### Document text

◆ ◆ ◆ ◆ ◆

# Terrible service experiences with vape king



## IVapesDaNicotine (7/8/18)

Ive decided to remove my angry posts because gizmo(works or owns vapeking) seems to want to help sort this mess out. And ive calmed down. After waiting 3 weeks what is another day


----------



## Mr. B (7/8/18)

@Stroodlepuff


----------



## jm10 (7/8/18)

Just a suggestion.... maybe split into paragraphs so its easier for people to read, i got lost so many times. 


Sent from my iPhone using Tapatalk

Reactions: Like 1 | Agree 4 | Winner 1


----------



## Bulldog (7/8/18)

I am sure this is an isolated case @IVapesDaNicotine Sure I have only used their online service but only have praise for the online service.

Reactions: Agree 1


----------



## IVapesDaNicotine (7/8/18)

Bulldog said:


> I am sure this is an isolated case @IVapesDaNicotine Sure I have only used their online service but only have praise for the online service.


Really? I can't imagine that from where im sitting but hey im glad you got service from them.


----------



## Gizmo (7/8/18)

Hi there IVapesDaNicotine,

I am sorry you have experienced bad service. Unfortunately, some stores including Menyln Maine store are franchisee stores, they might not carry the full range of products. We did inform you that we can help arrange a collection at that store if you could pay before hand via EFT and then we would have to send the stock to that store. No EFT was made. We also tried to phone you yesterday to no answer. Most of our Franchisee stores collect once a week.

What I can do to help you for the inconvenience is ship for free if you can please pay EFT upfront of R450.00.

Reactions: Like 2


----------



## IVapesDaNicotine (7/8/18)

Gizmo said:


> Hi there IVapesDaNicotine,
> 
> I am sorry you have experienced bad service. Unfortunately, some stores including Menyln Maine store are franchisee stores, they might not carry the full range of products. We did inform you that we can help arrange a collection at that store if you could pay before hand via EFT and then we would have to send the stock to that store. No EFT was made. We also tried to phone you yesterday to no answer. Most of our Franchisee stores collect once a week.
> 
> What I can do to help you for the inconvenience is ship for free if you can please pay EFT upfront of R450.00.


there was no mention of paying eft as it would have been easy to do.
im going to add the email you guys sent me after a few minutes you are lying


----------



## Gizmo (7/8/18)

◆ ◆ ◆ ◆ ◆

### The tasks
• 1. In the forum thread about vape king service, how much does Gizmo ask to be paid upfront by EFT in exchange for free shipping?
• 2. Carry on the forum thread about poor service from vape king, starting right after its last line.

### Supplied material
◆ ◆ ◆ ◆ ◆

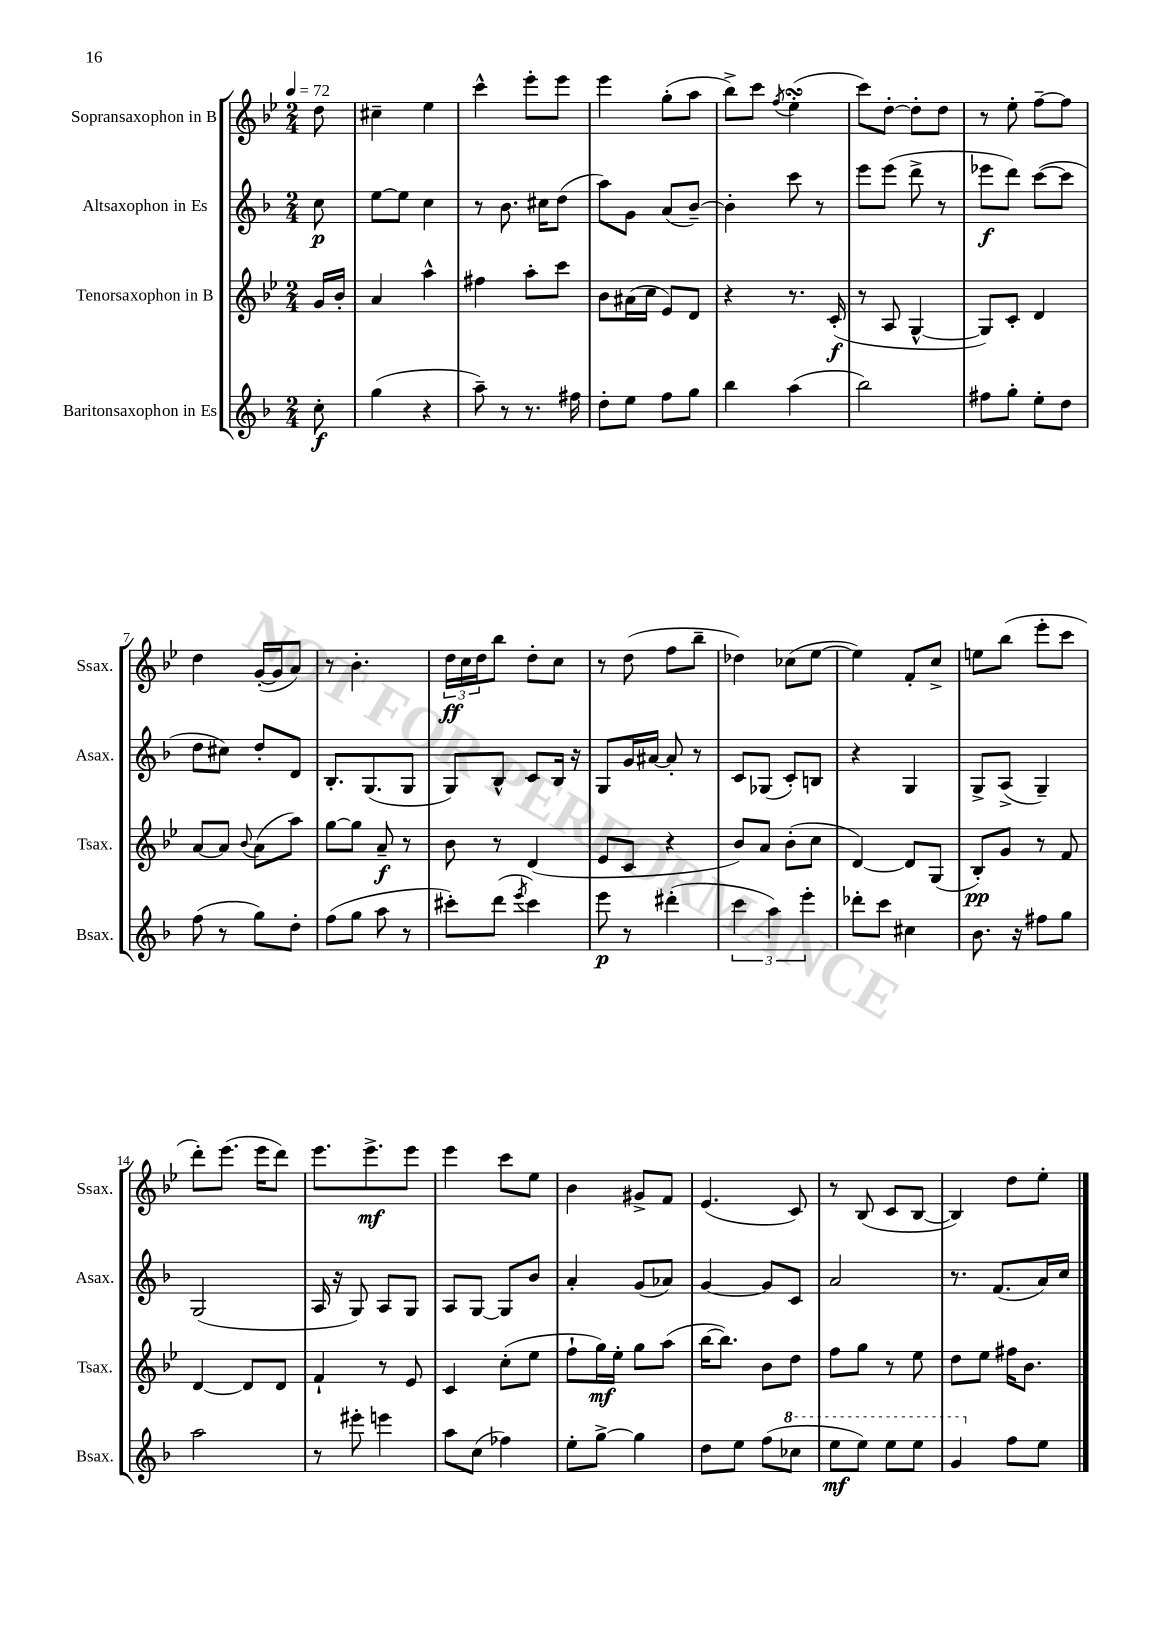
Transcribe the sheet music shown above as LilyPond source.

◆ ◆ ◆ ◆ ◆

### Solved tasks
• 1. R450.00

• 2.
IVapesDaNicotine said:


> there was no mention of paying EFT as it would have been easy to do.



If that is the case, then my warehouse manager will get flack for this. This what was told to me. I apologize again.

Reactions: Like 2


----------



## IVapesDaNicotine (7/8/18)

Gizmo said:


> If that is the case, then my warehouse manager will get flack for this. This what was told to me. I apologize again.


Thats fine then i guess, anyway please cancel the order. i order small to avoid problems like this on bigger orders. i test the water.

Reactions: Informative 1


----------



## IVapesDaNicotine (7/8/18)

Here is the email that was sent


----------



## IVapesDaNicotine (7/8/18)

Cornelius said:


> That mail states collection from Kyalami , not Menlyn Maine....


I know thats why im pissed, they agreed on the phone to send it there. its even in the notes. they told me it would take one week to get there. And if there was a problem they could phone me with the blacked out numbers on there


----------



## IVapesDaNicotine (7/8/18)

Also have a look here @Cornelius https://www.hellopeter.com/vape-king im not the only one who has had this problem it seems.


----------



## SAVapeGear (7/8/18)

What do you Vape?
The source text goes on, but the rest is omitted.